Extract to read =
U.S. v. Hands, 97-6718

Citation184 F.3d 1322
Decision Date18 August 1999
Docket NumberNo. 97-6718,97-6718
Parties(11th Cir. 1999) UNITED STATES of America, Plaintiff-Appellee, v. Eddie Roosevelt HANDS, Defendant-Appellant.
CourtUnited States Courts of Appeals. United States Court of Appeals (11th Circuit)

[Copyrighted Material Omitted] Appeal from the United States District Court for the Southern District of Alabama. (No. 97-00024-001), Alex T. Howard, Jr., Judge.

Before BARKETT, Circuit Judge, and KRAVITCH and MAGILL*, Senior Circuit Judges.

Extracted records =
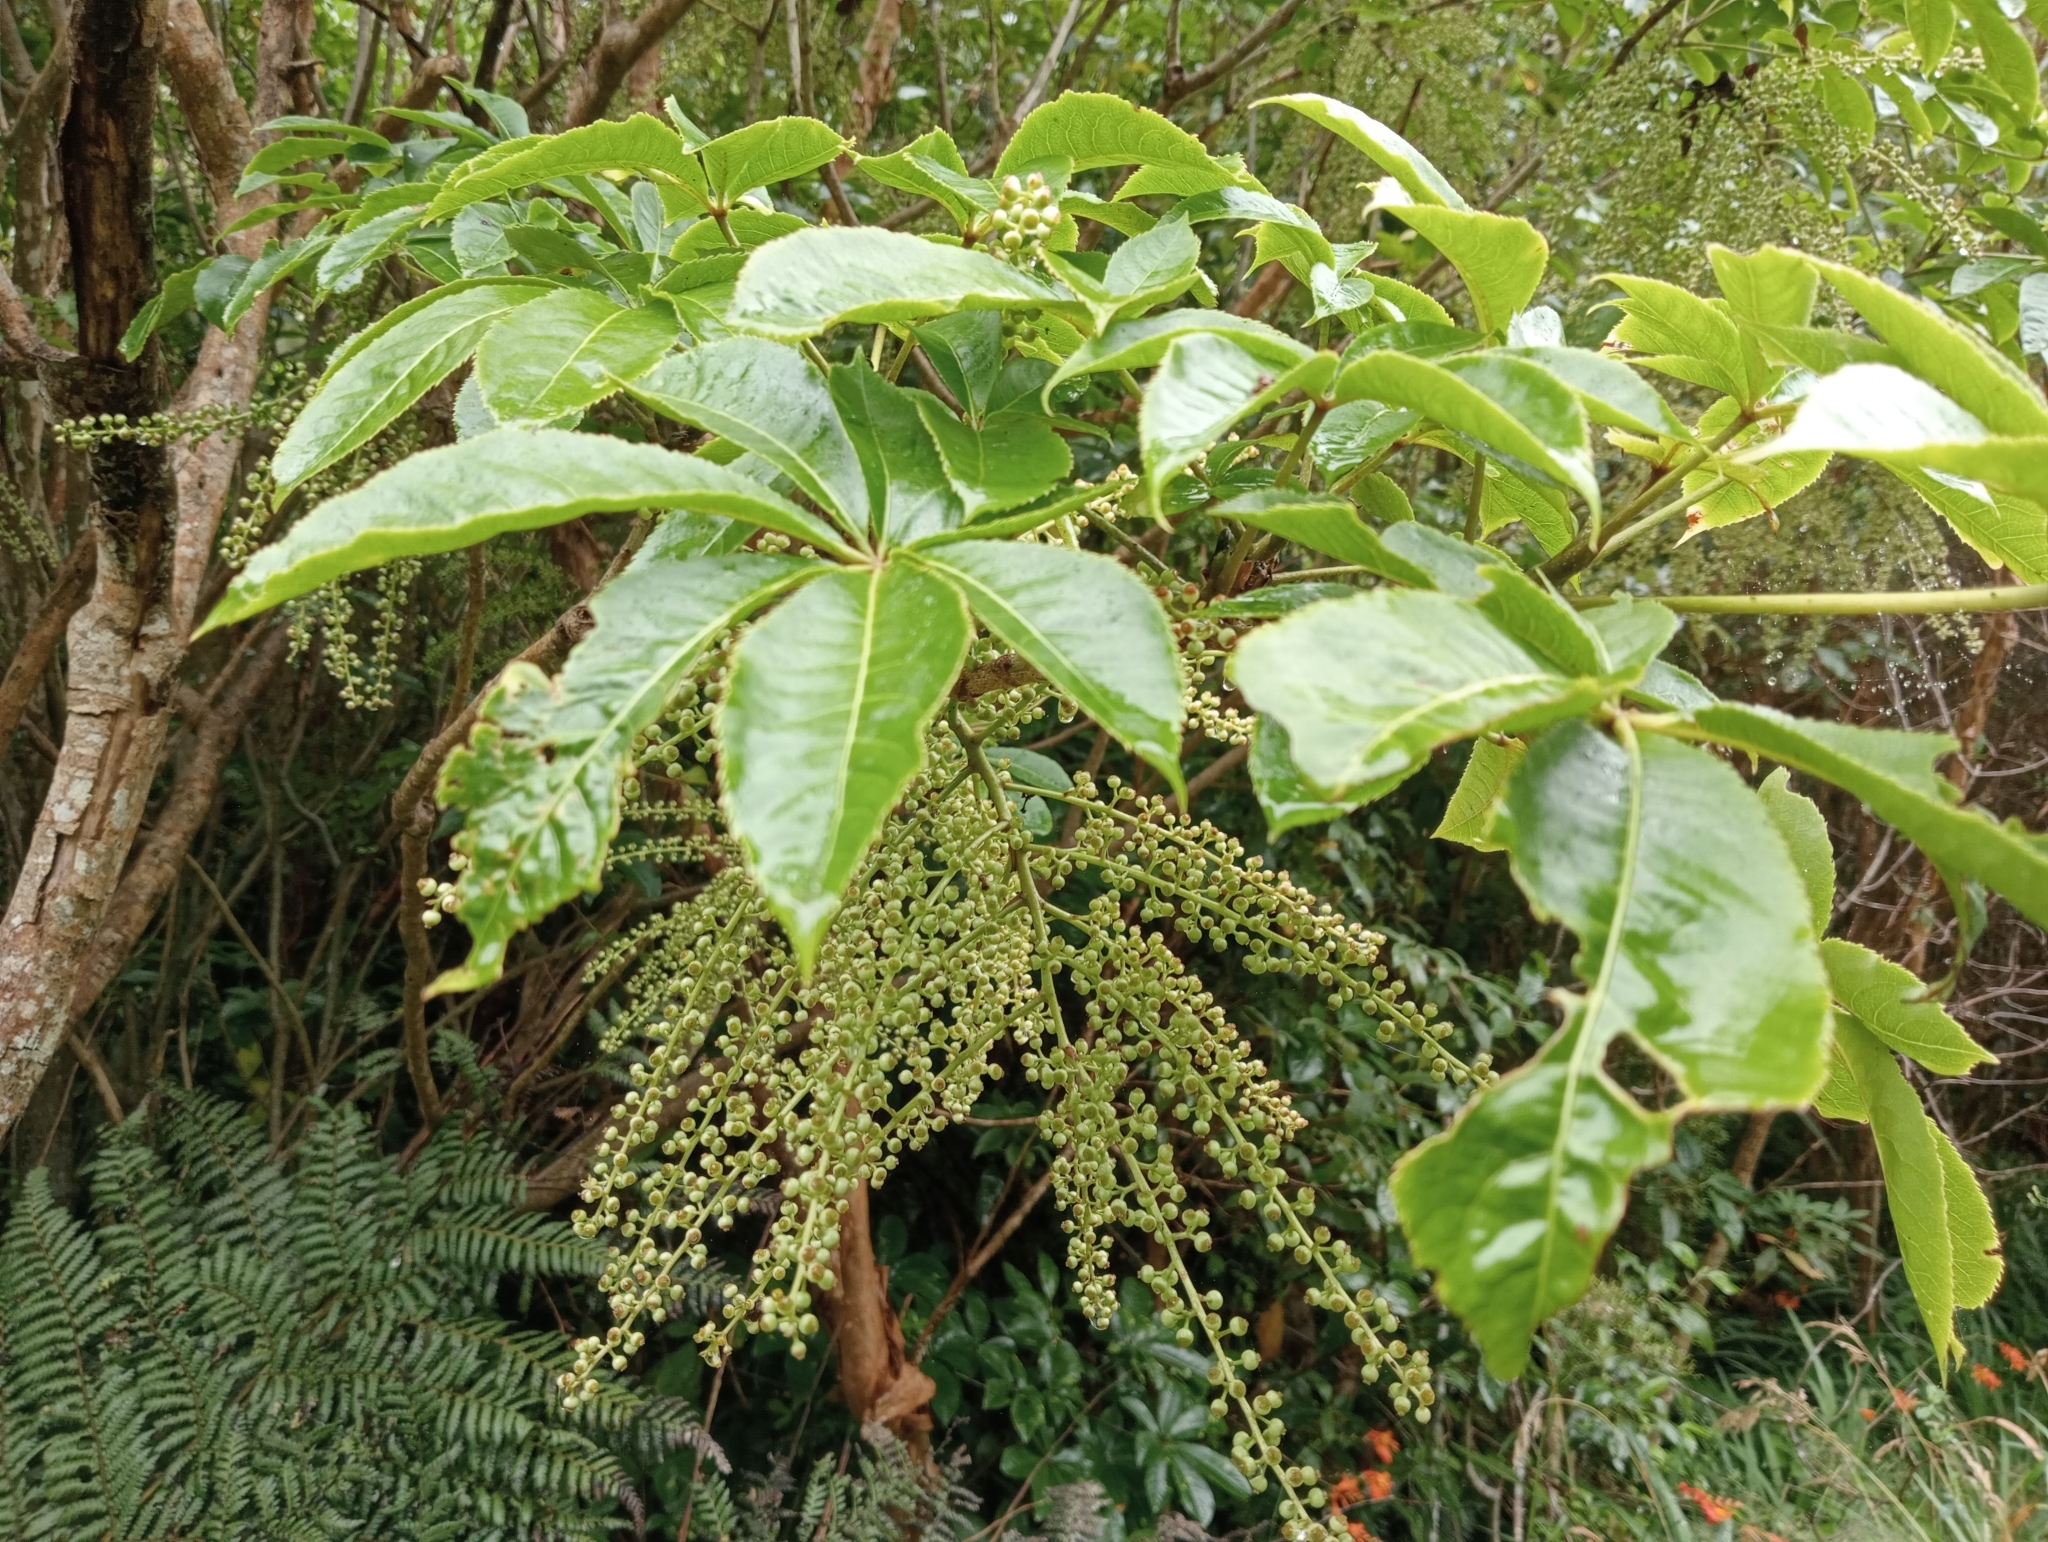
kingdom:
==
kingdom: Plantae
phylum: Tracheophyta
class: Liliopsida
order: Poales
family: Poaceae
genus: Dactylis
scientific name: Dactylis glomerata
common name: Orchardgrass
...
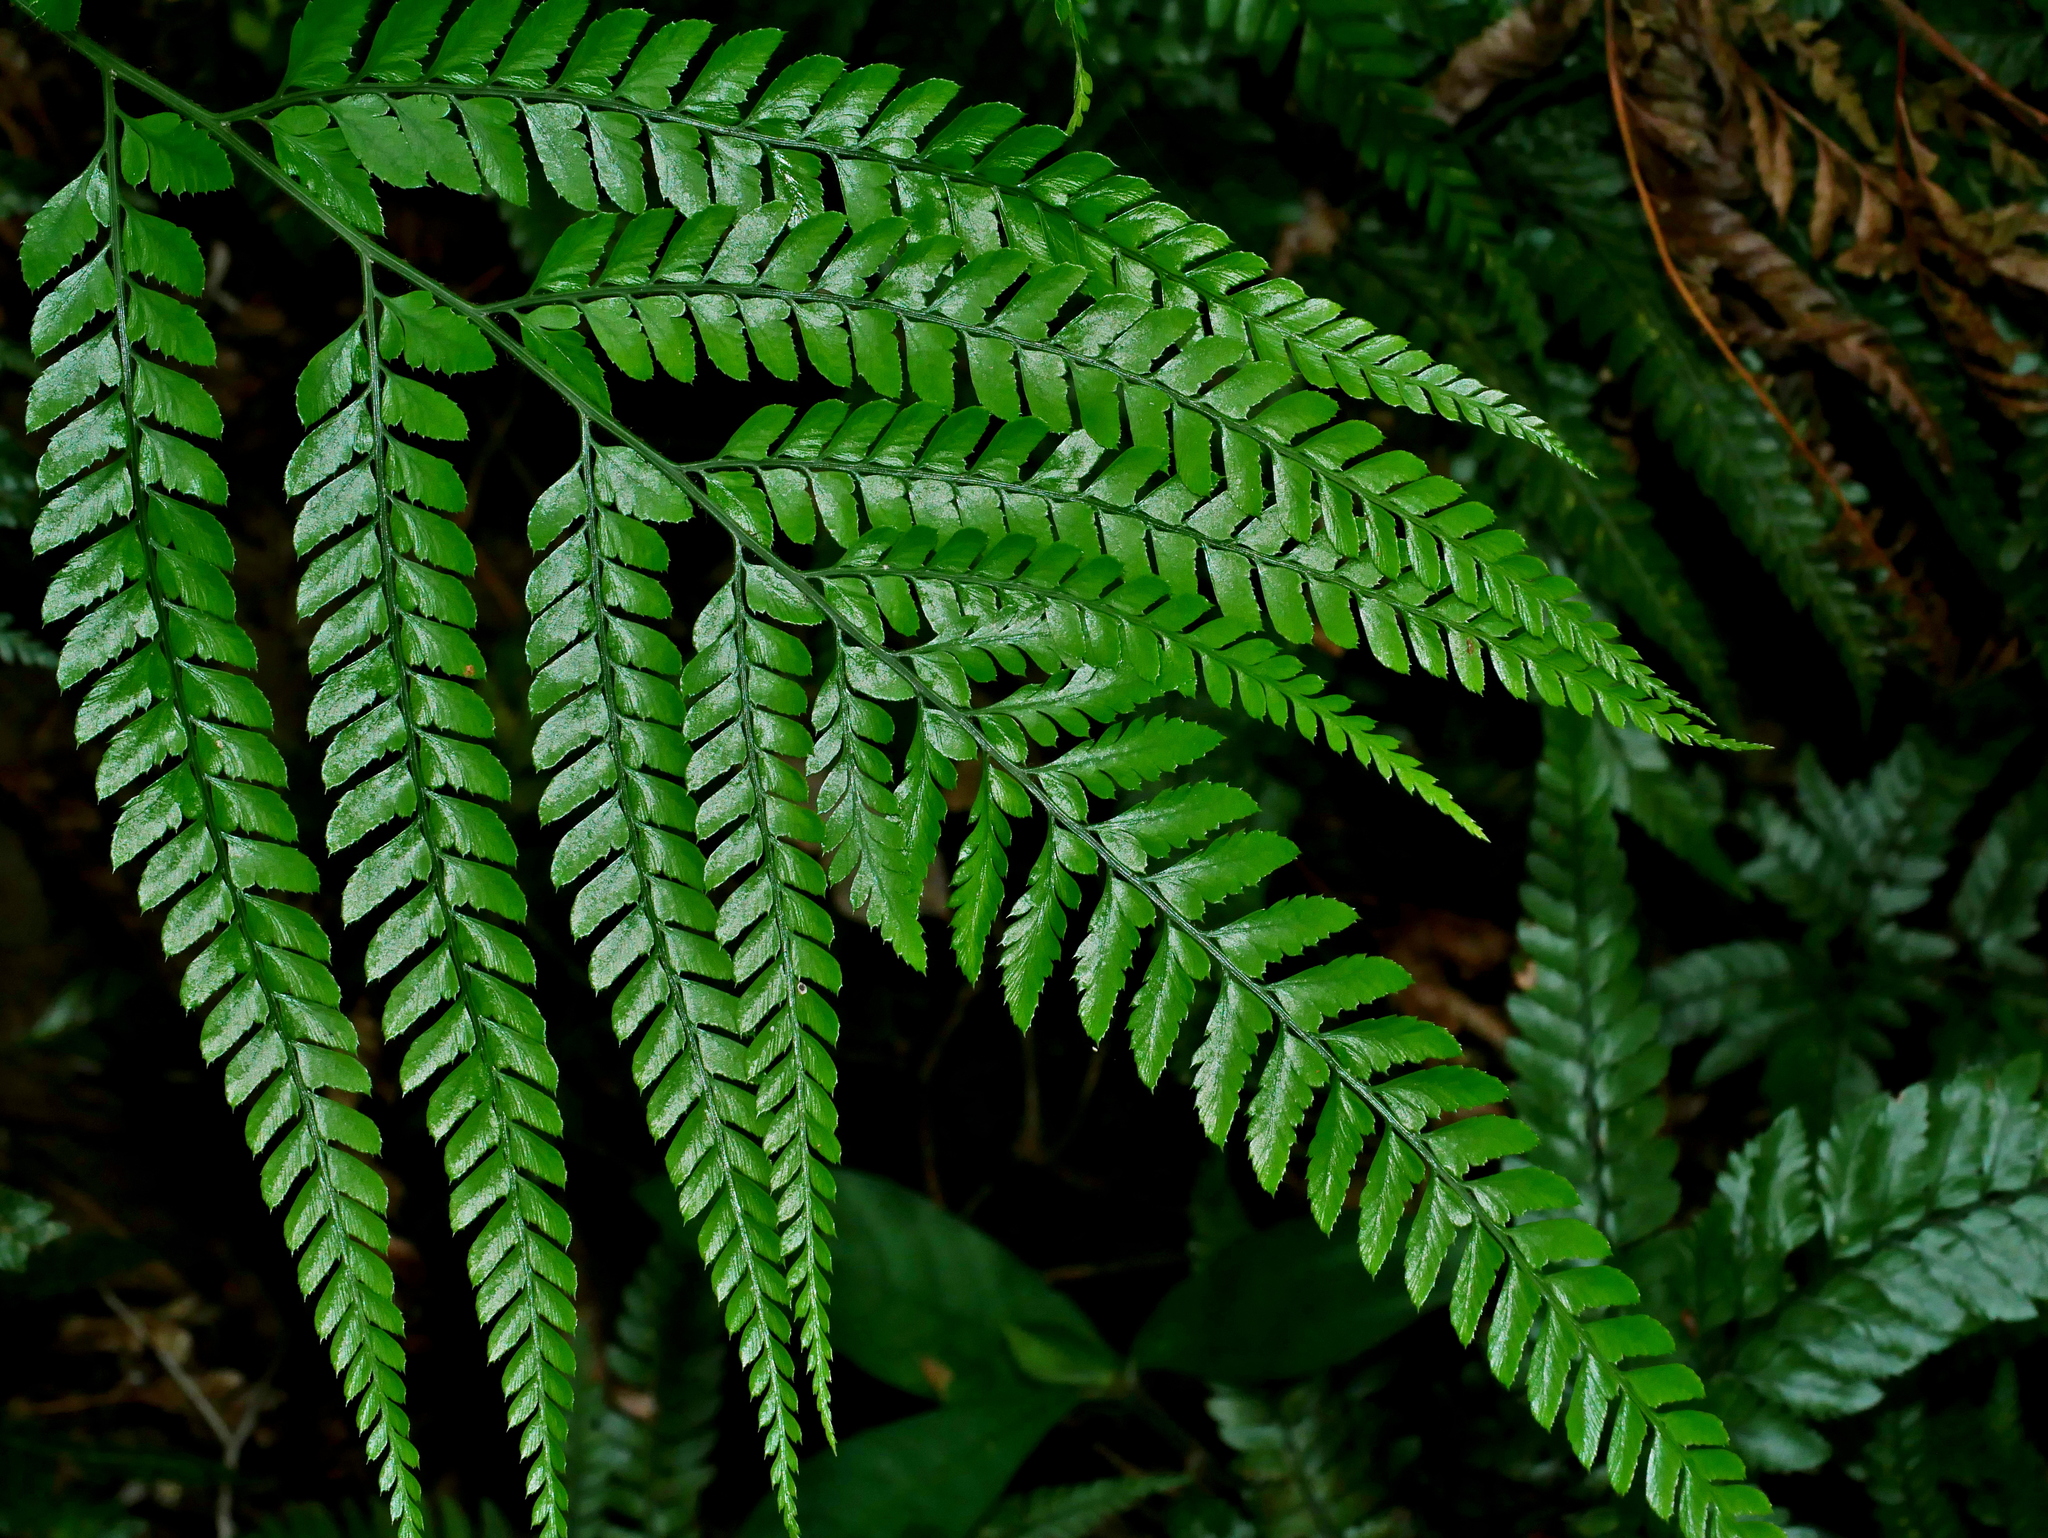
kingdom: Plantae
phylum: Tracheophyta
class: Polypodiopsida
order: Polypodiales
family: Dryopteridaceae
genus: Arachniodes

Work to complete =
Extend the U.S. v. Hands court record above, picking up right after its list of judges.

Output for this exercise =
KRAVITCH, Senior Circuit Judge:

After a four-day trial, a jury convicted Eddie Roosevelt Hands ("Hands") of one count of conspiracy to distribute and possess with intent to distribute narcotics, in violation of 21 U.S.C. 846, and one count of distributing and possessing with intent to distribute cocaine, in violation of 21 U.S.C. 841(a). The jury also determined that Hands should forfeit $725,000 pursuant to 21 U.S.C. 853. The district court sentenced Hands to concurrent prison sentences of life on the conspiracy count and twenty years on the distribution and possession count. Hands appeals his conviction and the forfeiture award, contending that the trial court's erroneous admission of graphic evidence of his abuse of his wife and the prosecutor's improper statements during closing arguments deprived him of a fair trial.1 We reverse and remand for a new trial.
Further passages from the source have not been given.